**TEKST STRONY**
☆ ☆ ☆ ☆ ☆ ☆ ☆

2012-11-19 Lacuna Coil + This Is She

19 listopada 2012 w warszawskim klubie Progresja odbył się długo wyczekiwany przez wszystkich fanów gotyckiego metalu, koncert włoskiej grupy Lacuna Coil.

Był to, jak dotąd pierwszy i jedyny koncert tej mediolańskiej kapeli w naszym kraju i muszę przysznać, że czekałem nań, jak dziecko na „pierwszą gwiazdkę” podczas wieczoru wigilijnego. Pamiętam jeszcze rok 2001, kiedy to Lacuna miała gościć w warszawskiej Stodole. Niestety, pech chciał, że ów koncert został odwołany i zbólem serca musiałem obejść się smakiem. Kiedy więc po przeszło 10 latach oczekiwań nadarzyła się okazja, aby zobaczyć i usłyszeć zespół na żywo, nie mogło mnie tam zabraknąć.

Jako support przed gwiazdą wystąpili „This Is She” w składzie Alana Grace [Wokal], Christian Paul Meadows [Gitara], Ryan Folden [Perkusja]. Był to mój pierwszy kontakt z tą amerykańską kapelą i muszę przyznać, że wrażenia mam bardzo pozytywne. Dość ciekawy wokal oprawiony energetyczną nutą z pogranicza pop rocka, metalu i… dubstepu…tak właśnie. Mieszanka oryginalna i całkowicie oddająca wizerunek grupy. Jak dla mnie This Is She ma potencjał i trzymam kciuki za ich dalszy rozwój.

☆ ☆ ☆ ☆ ☆ ☆ ☆

**Wpisy ze współrzędnymi punktów charakterystycznych**

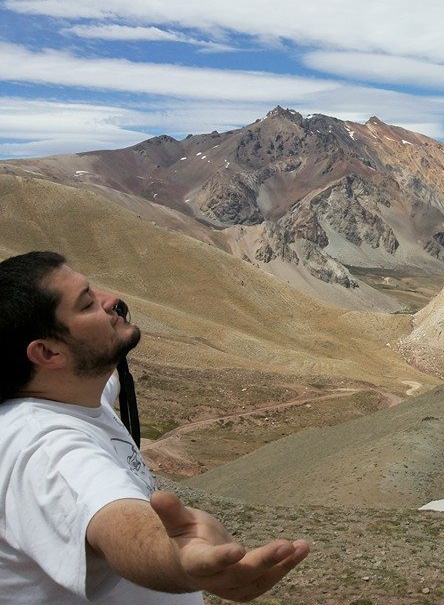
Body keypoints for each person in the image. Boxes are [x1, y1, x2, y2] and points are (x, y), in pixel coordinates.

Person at [0, 251, 310, 603]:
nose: (110, 300)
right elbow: (115, 520)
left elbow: (107, 372)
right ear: (49, 354)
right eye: (87, 305)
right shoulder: (46, 450)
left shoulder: (72, 393)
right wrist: (178, 557)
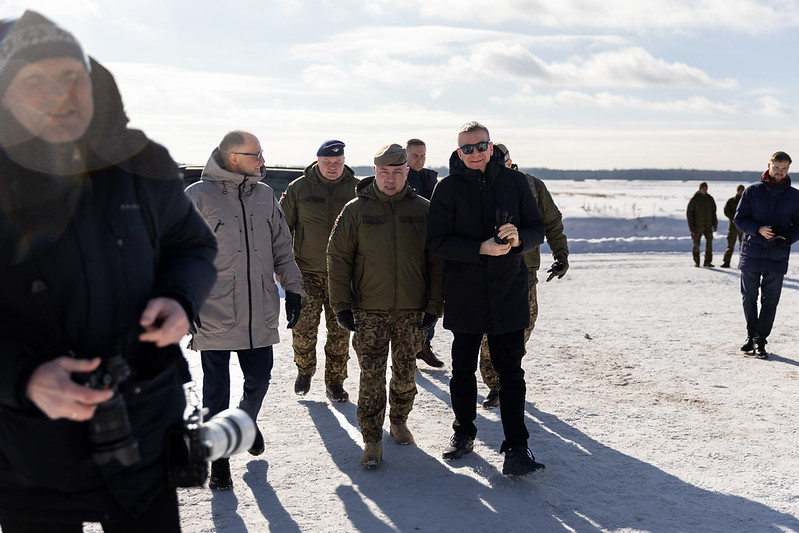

☆ ☆ ☆ ☆ ☆ ☆ ☆

**ZADANIE 1**
Który zespół według relacji z koncertu wystąpił jako support przed Lacuna Coil?
**ZADANIE 2**
Wyjaśnij na podstawie relacji z koncertu, dlaczego ten występ Lacuna Coil był tak długo wyczekiwany.
**ZADANIE 3**
Przepisz z relacji z koncertu fragment od „2012-11-19 Lacuna Coil” do „mnie tam zabraknąć.”.
Wpisy pochodzą z innego źródła niż relacja z koncertu.

**ODPOWIEDŹ 1**
This Is She.

**ODPOWIEDŹ 2**
Zapowiadany w 2001 roku koncert Lacuna Coil w warszawskiej Stodole został odwołany. Dopiero po przeszło 10 latach nadarzyła się okazja, by zobaczyć i usłyszeć zespół na żywo, a był to pierwszy koncert tej mediolańskiej kapeli w Polsce.

**ODPOWIEDŹ 3**
2012-11-19 Lacuna Coil + This Is She

19 listopada 2012 w warszawskim klubie Progresja odbył się długo wyczekiwany przez wszystkich fanów gotyckiego metalu, koncert włoskiej grupy Lacuna Coil.

Był to, jak dotąd pierwszy i jedyny koncert tej mediolańskiej kapeli w naszym kraju i muszę przysznać, że czekałem nań, jak dziecko na „pierwszą gwiazdkę” podczas wieczoru wigilijnego. Pamiętam jeszcze rok 2001, kiedy to Lacuna miała gościć w warszawskiej Stodole. Niestety, pech chciał, że ów koncert został odwołany i zbólem serca musiałem obejść się smakiem. Kiedy więc po przeszło 10 latach oczekiwań nadarzyła się okazja, aby zobaczyć i usłyszeć zespół na żywo, nie mogło mnie tam zabraknąć.